Water birds make a splash

CLOSE to where I live a community group has leased a piece of cutaway bog from Bórd na Mona in order to develop it as a biodiversity park.

Last year the drains were blocked and, over the winter, a number of ponds and small lakes appeared.

The first three species of water bird to colonise the new ponds were mute swans, mallard and, slightly less predictably, little grebes. I have been seeing little grebes a lot more often in recent years and I get the impression that their numbers are increasing. I certainly hope so because they are delightful birds.

A tiny water bird, considerably smaller than a water hen, with a distinctly rounded shape. This is partly because they retain a lot of air in their plumage to provide insulation and buoyancy. In the distance, seen against the water, they appear black but at close range the colouring is much more subtle and at this time of year, as the breeding season approaches, they develop chestnut necks which can shine like bronze in the sunshine.

Another name for them is the dabchick. The ‘chick’ part refers to the fact that their fluffy, round shape makes them look like an immature water bird and the ‘dab’ part describes the slightly unusual way they dive, rather like a human taking off from a diving board. They dive a lot. There are two reasons for this. The first is defensive. If anything alarms them, and they’re very wary birds. they hide underwater. They often swim a considerable distance and are experts at re-surfacing in an unexpected place, often in thick vegetation. They also use their necks like a submarine’s periscope to have a look around before the rest of the body surfaces.

The other reason for diving is to hunt. Grebes are fish eaters but the little grebe, being very little, can only cope with the smallest fry and the bulk of its diet is made up of tadpoles, aquatic larvae and water snails.

The new lakes on the cutaway have no fish in them yet. But things like water beetles and other aquatic insects, which have a winged phase in their life cycle, have already colonised it.
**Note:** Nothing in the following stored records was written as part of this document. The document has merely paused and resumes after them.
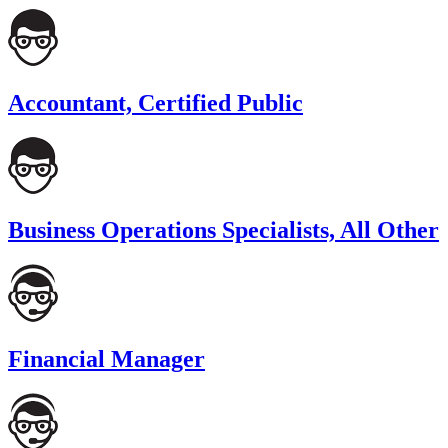
Accountant, Certified Public
Business Operations Specialists, All Other
Financial Manager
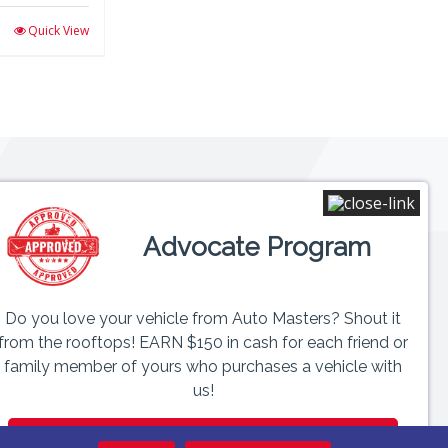
Quick View
Connect
Advocate Program
 6PM
ed
Do you love your vehicle from Auto Masters? Shout it
from the rooftops! EARN $150 in cash for each friend or
family member of yours who purchases a vehicle with
us!
GET PAID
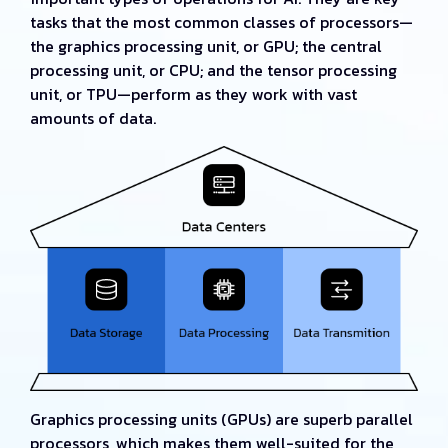
tasks that the most common classes of processors—
the graphics processing unit, or GPU; the central
processing unit, or CPU; and the tensor processing
unit, or TPU—perform as they work with vast
amounts of data.
Graphics processing units (GPUs) are superb parallel
processors, which makes them well-suited for the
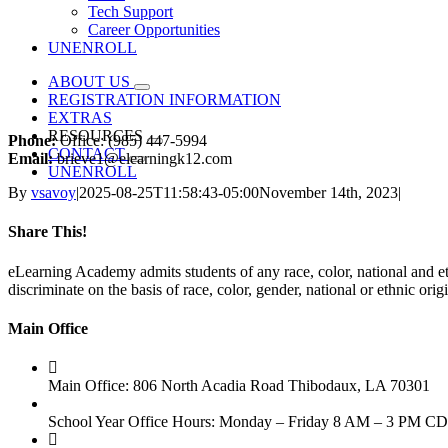
Tech Support
Career Opportunities
UNENROLL
ABOUT US
REGISTRATION INFORMATION
EXTRAS
RESOURCES
Phone:
Office: (985) 447-5994
CONTACT
Email:
brieve1@elearningk12.com
UNENROLL
By
vsavoy
|
2025-08-25T11:58:43-05:00
November 14th, 2023
|
Share This!
Facebook
Email
eLearning Academy admits students of any race, color, national and eth
discriminate on the basis of race, color, gender, national or ethnic or
Main Office
Main Office: 806 North Acadia Road Thibodaux, LA 70301
School Year Office Hours: Monday – Friday 8 AM – 3 PM C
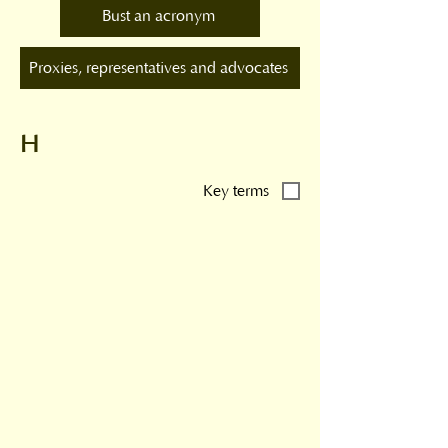
Bust an acronym
Proxies, representatives and advocates
H
Key terms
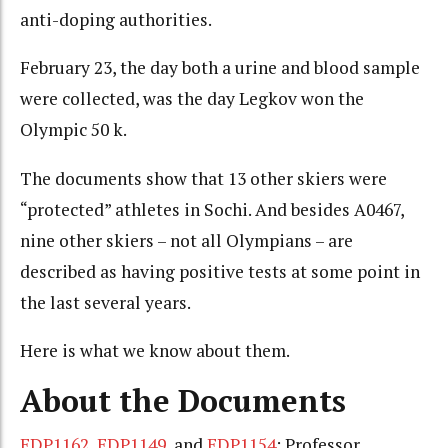
anti-doping authorities.
February 23, the day both a urine and blood sample
were collected, was the day Legkov won the
Olympic 50 k.
The documents show that 13 other skiers were
“protected” athletes in Sochi. And besides A0467,
nine other skiers – not all Olympians – are
described as having positive tests at some point in
the last several years.
Here is what we know about them.
About the Documents
EDP1162
,
EDP1149
, and
EDP1154
: Professor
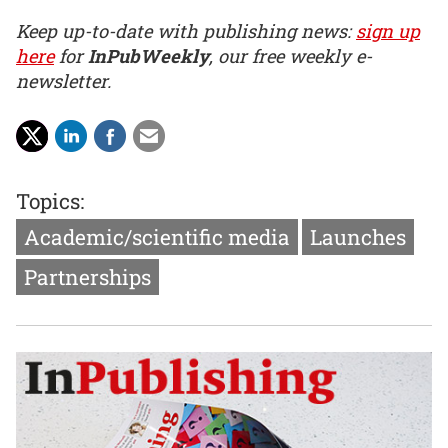
Keep up-to-date with publishing news:
sign up
here
for
InPubWeekly
, our free weekly e-
newsletter.
Topics:
Academic/scientific media
Launches
Partnerships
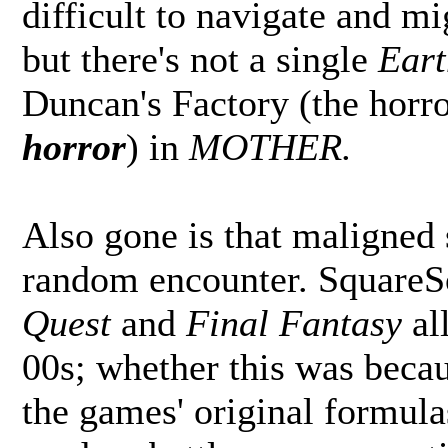
difficult to navigate and mi
but there's not a single
Ear
Duncan's Factory (the horror
horror
) in
MOTHER.
Also gone is that maligned 
random encounter. SquareSo
Quest
and
Final Fantasy
all
00s; whether this was beca
the games' original formula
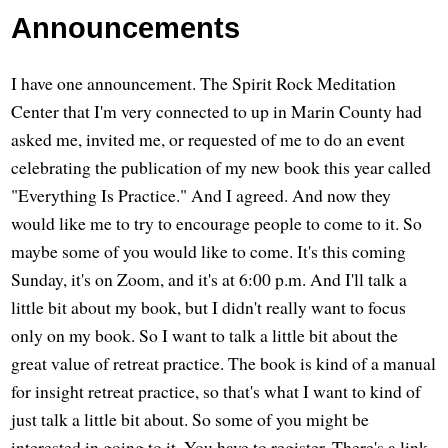
Announcements
I have one announcement. The Spirit Rock Meditation
Center that I'm very connected to up in Marin County had
asked me, invited me, or requested of me to do an event
celebrating the publication of my new book this year called
"Everything Is Practice." And I agreed. And now they
would like me to try to encourage people to come to it. So
maybe some of you would like to come. It's this coming
Sunday, it's on Zoom, and it's at 6:00 p.m. And I'll talk a
little bit about my book, but I didn't really want to focus
only on my book. So I want to talk a little bit about the
great value of retreat practice. The book is kind of a manual
for insight retreat practice, so that's what I want to kind of
just talk a little bit about. So some of you might be
interested in going to it. You have to register. There's a link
And to judge by the amount of mating activity going on at present, they’ll soon be stuffed with the tadpoles of frogs and newts.

Little grebes build floating nests of vegetation, usually in reed beds, but not before May. When they’re not on the nest they cover the eggs with vegetation, and when they return to incubate they festoon themselves with the same vegetation as camouflage.

When the chicks hatch, there are usually only one or two of them, the parents often swim around with the young on their backs.